Lo vediamo bene in questo periodo in cui, per prima cosa c’è la corsa ad accaparrarsi il ristorante, i fiori, il vestito e quant’altro. L’esigenza di apparire piuttosto che di essere ha la prevalenza su tutto. Non c’è crisi che tenga, perché – così si dice – prima comunione, cresima, matrimonio si fanno una sola volta nella vita. Quindi scialare è un po’ il prezzo che la mentalità consumistica impone.  Ovvio perciò che i nostri figli non possono che dare anche loro una lettura in termini consumistici di quelle che dovrebbero essere tappe di ben altro valore. Ben vengano, certo, le catechesi che la Chiesa esige in preparazione a questi sacramenti, ma c’è il rischio che anche questa sia recepita come una formalità burocratica da sbrigare se, a monte, non c’è qualcos’altro. E il qualcos’altro è la famiglia e, più in generale, noi adulti. Infatti i bambini e i ragazzi ci guardano, per quanto li consideriamo distratti e incapaci di riflettere bombardati come sono da mille messaggi, e assumono come modelli i nostri comportamenti che sono per loro la prima vera catechesi.

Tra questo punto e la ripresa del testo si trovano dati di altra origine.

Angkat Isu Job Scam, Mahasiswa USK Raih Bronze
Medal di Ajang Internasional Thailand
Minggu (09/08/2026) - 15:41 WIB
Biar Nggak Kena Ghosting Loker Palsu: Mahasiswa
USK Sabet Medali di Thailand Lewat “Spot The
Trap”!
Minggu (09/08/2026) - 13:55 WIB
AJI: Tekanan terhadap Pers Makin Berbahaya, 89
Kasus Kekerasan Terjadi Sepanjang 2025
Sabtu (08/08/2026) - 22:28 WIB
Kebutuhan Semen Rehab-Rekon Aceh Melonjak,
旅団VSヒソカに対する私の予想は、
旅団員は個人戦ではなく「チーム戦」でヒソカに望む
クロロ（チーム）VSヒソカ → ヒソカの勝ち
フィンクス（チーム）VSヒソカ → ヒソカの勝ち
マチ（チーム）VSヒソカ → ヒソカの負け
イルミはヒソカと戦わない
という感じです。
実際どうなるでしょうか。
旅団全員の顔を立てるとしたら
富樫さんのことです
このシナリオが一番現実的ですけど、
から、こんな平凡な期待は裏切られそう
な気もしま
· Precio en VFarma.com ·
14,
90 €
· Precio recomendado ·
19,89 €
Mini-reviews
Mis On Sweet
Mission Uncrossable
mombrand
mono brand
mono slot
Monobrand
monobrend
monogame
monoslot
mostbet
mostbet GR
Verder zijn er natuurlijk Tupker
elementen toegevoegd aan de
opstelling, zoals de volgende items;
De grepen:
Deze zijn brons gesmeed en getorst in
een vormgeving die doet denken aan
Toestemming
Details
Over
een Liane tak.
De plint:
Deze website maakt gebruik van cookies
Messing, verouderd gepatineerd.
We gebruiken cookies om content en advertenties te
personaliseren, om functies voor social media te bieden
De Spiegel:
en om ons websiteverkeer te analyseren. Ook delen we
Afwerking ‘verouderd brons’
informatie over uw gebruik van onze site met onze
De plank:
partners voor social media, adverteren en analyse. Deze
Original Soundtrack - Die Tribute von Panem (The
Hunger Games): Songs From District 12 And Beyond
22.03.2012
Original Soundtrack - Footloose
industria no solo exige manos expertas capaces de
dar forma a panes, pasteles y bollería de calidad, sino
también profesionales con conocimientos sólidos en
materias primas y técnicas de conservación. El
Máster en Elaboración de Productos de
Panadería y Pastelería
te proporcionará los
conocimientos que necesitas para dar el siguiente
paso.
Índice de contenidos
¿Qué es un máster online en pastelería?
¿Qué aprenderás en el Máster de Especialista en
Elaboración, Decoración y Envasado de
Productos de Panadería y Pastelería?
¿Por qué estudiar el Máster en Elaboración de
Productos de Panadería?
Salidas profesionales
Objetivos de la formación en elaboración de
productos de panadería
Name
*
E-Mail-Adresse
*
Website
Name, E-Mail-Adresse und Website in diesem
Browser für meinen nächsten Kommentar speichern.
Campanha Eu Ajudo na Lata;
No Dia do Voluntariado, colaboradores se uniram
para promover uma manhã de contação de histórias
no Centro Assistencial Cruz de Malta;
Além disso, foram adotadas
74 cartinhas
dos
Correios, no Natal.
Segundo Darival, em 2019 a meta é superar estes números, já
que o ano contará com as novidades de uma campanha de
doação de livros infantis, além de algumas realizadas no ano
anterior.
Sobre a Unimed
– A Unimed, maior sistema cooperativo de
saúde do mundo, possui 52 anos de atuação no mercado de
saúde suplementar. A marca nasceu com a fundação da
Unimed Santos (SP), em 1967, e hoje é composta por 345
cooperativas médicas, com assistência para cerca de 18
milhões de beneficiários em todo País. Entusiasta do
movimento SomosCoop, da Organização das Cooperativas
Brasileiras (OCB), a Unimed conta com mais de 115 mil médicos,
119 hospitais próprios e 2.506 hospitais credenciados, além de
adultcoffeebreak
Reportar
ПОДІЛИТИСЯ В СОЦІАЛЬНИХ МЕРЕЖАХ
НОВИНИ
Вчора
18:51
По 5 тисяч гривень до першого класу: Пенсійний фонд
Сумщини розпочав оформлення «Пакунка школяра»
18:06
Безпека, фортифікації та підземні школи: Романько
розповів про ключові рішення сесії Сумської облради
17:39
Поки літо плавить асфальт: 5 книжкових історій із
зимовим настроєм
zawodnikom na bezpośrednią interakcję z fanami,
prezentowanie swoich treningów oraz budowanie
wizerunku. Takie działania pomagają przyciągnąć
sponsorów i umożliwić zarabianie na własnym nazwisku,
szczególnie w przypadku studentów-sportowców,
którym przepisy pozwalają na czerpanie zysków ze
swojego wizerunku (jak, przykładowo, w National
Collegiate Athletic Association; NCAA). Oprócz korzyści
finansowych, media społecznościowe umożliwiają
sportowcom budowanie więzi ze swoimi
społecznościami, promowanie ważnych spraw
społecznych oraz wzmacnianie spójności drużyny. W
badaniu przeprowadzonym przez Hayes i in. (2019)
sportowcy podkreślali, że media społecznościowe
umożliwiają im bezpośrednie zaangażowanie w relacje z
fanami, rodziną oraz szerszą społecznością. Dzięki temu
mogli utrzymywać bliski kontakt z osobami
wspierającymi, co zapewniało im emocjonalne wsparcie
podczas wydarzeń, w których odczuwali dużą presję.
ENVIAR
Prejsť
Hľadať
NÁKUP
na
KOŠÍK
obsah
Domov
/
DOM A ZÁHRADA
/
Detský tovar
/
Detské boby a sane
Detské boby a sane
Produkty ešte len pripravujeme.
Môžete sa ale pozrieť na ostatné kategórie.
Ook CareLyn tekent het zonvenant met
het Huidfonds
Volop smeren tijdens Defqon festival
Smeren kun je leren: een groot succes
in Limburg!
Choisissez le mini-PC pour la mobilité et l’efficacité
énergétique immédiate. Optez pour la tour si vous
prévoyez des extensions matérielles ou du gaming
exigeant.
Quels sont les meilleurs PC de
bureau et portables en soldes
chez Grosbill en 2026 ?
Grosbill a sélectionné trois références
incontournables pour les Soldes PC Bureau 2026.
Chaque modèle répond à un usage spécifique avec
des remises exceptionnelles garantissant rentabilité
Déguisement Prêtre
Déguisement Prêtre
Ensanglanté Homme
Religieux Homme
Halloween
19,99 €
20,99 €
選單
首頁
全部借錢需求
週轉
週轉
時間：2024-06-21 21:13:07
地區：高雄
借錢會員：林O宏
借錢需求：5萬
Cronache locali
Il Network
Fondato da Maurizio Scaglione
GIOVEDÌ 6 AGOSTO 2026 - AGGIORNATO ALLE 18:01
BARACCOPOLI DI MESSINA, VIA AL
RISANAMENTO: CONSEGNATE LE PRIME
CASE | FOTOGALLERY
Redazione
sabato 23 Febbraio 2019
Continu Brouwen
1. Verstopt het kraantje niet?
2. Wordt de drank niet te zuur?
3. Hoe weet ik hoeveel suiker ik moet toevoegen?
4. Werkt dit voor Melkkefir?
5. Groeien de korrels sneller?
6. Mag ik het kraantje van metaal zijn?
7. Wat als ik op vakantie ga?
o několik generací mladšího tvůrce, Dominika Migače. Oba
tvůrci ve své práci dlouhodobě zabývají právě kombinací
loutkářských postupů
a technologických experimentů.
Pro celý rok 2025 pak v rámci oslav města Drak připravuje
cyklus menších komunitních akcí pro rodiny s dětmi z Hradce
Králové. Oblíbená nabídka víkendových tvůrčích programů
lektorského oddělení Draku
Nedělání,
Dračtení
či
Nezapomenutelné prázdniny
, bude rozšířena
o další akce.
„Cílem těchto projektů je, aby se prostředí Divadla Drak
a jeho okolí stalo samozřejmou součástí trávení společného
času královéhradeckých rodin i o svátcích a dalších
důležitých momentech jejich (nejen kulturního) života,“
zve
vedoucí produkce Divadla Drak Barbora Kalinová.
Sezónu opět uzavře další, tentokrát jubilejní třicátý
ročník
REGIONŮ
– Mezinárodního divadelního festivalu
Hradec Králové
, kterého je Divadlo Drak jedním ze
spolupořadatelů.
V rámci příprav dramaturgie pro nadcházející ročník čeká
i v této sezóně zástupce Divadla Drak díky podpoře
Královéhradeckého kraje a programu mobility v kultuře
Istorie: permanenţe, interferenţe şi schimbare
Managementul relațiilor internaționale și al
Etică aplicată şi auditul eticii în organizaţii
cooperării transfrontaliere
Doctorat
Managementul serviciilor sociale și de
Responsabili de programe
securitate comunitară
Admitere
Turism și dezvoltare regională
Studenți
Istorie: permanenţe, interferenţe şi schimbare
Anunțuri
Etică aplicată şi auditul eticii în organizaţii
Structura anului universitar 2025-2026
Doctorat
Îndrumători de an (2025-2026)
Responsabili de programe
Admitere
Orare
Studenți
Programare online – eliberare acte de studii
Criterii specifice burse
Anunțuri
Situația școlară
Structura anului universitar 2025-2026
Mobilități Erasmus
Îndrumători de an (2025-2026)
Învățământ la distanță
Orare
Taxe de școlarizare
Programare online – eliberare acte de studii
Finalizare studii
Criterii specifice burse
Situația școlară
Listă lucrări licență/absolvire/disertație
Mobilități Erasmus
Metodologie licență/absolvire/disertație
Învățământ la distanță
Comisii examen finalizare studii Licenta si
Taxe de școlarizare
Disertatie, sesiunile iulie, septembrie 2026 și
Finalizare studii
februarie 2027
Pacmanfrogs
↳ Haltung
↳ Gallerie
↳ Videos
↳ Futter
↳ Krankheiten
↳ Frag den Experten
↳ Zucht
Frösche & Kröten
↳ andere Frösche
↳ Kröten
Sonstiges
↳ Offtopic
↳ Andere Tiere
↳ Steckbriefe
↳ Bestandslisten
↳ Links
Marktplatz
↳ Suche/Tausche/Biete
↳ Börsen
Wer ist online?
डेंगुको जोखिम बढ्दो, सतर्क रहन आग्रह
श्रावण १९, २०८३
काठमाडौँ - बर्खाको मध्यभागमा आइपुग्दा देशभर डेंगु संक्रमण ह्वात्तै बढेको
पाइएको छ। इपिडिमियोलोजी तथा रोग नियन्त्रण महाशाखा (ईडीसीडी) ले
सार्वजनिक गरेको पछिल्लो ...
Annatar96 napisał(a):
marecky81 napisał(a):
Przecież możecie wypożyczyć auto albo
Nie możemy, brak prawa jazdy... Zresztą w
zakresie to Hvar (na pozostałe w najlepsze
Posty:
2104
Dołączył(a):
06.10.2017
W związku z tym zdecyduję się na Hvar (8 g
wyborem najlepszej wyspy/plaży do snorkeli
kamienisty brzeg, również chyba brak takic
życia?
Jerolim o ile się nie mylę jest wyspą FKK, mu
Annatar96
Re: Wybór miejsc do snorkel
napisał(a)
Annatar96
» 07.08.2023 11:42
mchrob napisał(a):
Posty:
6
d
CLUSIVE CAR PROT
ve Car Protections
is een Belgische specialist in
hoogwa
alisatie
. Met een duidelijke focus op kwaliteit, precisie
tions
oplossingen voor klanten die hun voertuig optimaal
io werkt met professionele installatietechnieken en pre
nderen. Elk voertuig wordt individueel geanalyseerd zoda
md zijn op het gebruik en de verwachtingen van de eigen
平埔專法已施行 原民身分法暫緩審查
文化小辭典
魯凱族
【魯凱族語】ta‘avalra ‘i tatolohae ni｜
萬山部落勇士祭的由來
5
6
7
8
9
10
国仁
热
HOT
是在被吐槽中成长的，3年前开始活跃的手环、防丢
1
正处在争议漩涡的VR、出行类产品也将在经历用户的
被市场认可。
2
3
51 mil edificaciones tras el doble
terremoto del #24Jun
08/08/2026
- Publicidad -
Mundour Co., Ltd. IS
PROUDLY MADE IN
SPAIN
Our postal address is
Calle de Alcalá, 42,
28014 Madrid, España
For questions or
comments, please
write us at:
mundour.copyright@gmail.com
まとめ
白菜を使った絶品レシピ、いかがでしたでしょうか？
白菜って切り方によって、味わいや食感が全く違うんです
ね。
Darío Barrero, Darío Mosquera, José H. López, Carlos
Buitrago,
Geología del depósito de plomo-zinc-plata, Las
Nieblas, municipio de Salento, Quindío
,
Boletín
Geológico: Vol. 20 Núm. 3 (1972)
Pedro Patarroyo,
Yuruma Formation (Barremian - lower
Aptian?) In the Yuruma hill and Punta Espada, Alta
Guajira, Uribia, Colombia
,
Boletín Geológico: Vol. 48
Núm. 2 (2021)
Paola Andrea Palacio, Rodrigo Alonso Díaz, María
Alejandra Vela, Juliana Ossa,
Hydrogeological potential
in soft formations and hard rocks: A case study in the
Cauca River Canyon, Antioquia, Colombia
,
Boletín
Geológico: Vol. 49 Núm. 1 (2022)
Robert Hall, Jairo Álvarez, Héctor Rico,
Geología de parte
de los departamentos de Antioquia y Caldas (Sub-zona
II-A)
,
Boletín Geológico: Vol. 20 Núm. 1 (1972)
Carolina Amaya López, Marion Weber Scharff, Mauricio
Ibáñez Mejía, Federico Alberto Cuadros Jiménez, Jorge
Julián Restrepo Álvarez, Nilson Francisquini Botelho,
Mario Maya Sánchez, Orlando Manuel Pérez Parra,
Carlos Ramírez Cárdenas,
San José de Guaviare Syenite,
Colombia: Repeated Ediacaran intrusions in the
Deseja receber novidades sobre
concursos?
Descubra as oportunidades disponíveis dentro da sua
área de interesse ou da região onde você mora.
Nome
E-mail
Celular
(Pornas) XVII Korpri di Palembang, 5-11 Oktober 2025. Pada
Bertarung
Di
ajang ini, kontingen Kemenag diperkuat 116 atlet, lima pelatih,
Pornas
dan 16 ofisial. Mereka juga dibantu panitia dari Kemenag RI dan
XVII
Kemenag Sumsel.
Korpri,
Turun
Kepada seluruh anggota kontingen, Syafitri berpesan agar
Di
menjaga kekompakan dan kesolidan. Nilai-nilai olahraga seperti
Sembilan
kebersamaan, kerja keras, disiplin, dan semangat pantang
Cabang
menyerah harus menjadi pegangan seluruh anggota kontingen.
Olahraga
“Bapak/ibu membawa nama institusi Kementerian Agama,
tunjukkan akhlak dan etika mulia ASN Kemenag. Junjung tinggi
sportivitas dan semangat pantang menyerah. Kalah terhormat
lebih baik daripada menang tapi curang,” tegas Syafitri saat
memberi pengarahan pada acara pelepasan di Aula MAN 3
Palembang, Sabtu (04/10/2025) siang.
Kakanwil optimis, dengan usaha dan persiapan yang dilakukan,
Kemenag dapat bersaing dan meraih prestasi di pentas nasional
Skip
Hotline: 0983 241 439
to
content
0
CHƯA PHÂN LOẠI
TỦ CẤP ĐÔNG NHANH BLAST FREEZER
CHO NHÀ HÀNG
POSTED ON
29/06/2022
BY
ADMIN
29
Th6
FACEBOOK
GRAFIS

Mi è capitato di sentire più di qualche genitore lamentare la fatica di indurre il figlio adolescente a frequentare la messa, ma, gratta gratta, ho sempre scoperto che il genitore stesso non ci andava o (e forse era ancora peggio) arrivava ad accompagnare il figlio fino alla porta della chiesa per poi andarsene per i fatti suoi.

Queste poche riflessioni non intendono certo essere un invito ad escludere l’aspetto anche materiale della festa (anche il corpo vuole la sua parte!) ma semplicemente a stabilire delle priorità in cui un posto importante potesse avere la sobrietà la quale è più in sintonia con il significato del Sacramento che si sta per ricevere.